● **DATA UNDER STUDY**

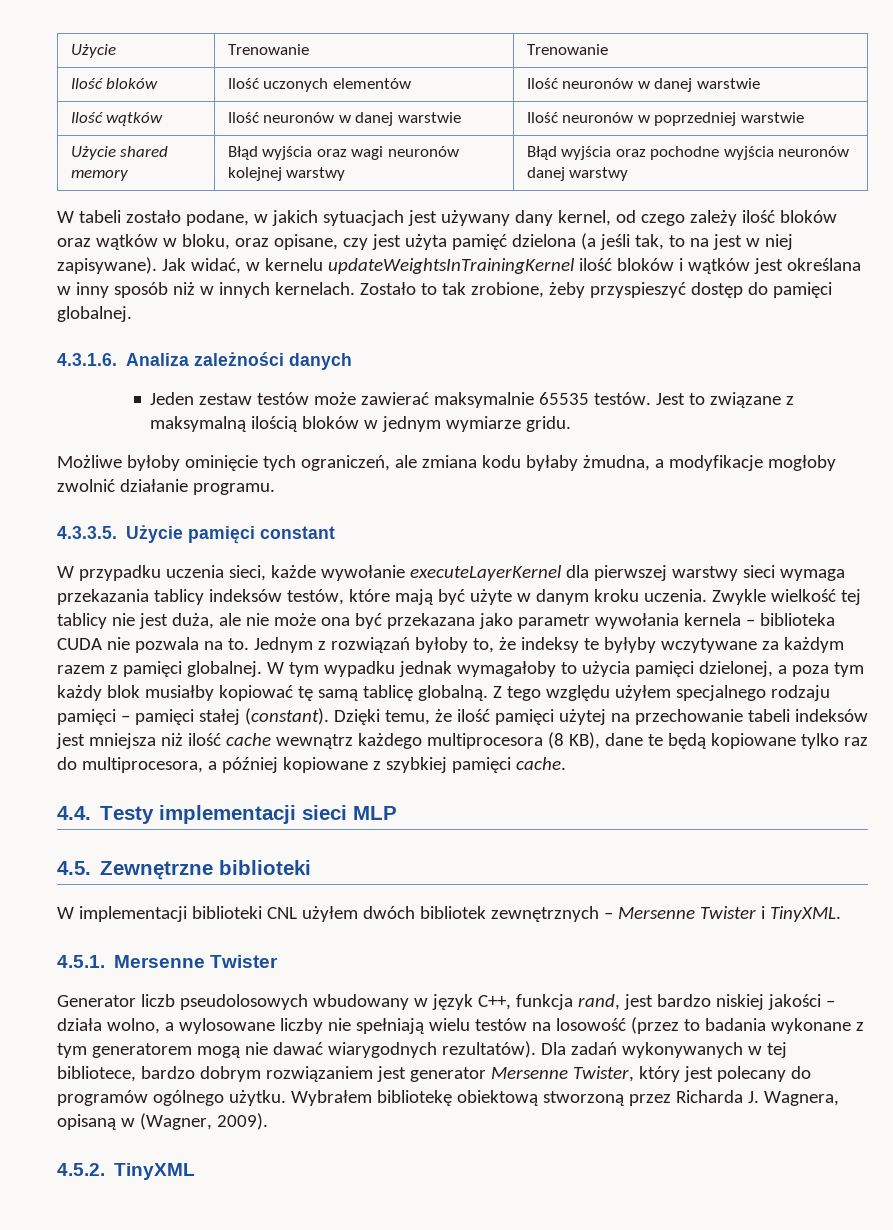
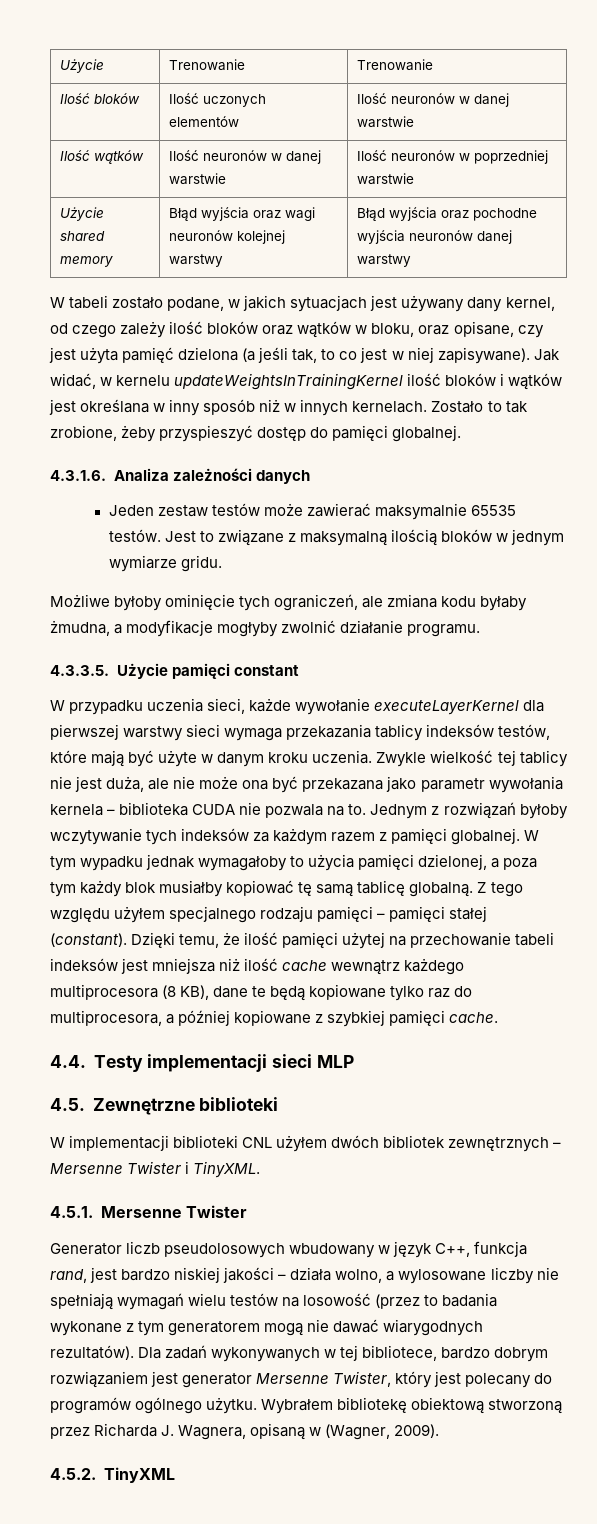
[689,238,709,247] na -> [339,351,358,360] co
[767,455,836,471] mogłoby -> [217,622,279,637] mogłyby
[472,637,757,653] to, że indeksy te byłyby wczytywane -> [50,828,250,845] wczytywanie tych indeksów
(424, 1026) none -> [117,1293,185,1310] wymagań

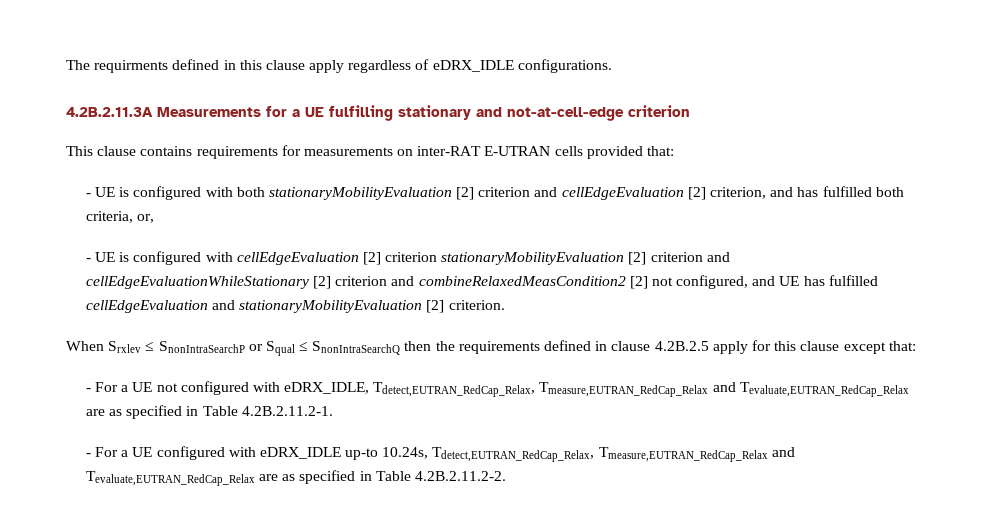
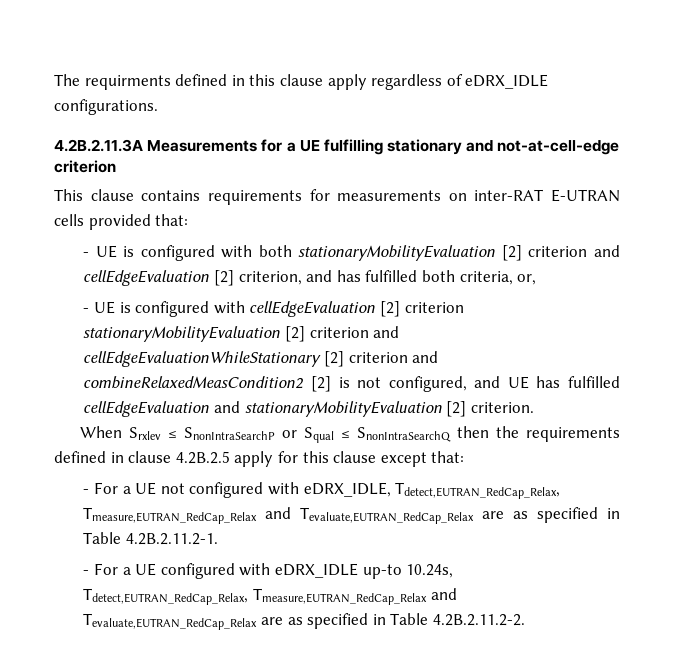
(648, 282) none -> [338,377,350,388] is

● **WHAT THE TASK ASKS**
Every line of the listing that holds the string "none" counts once. Give the total alone.

● **RESULT**
2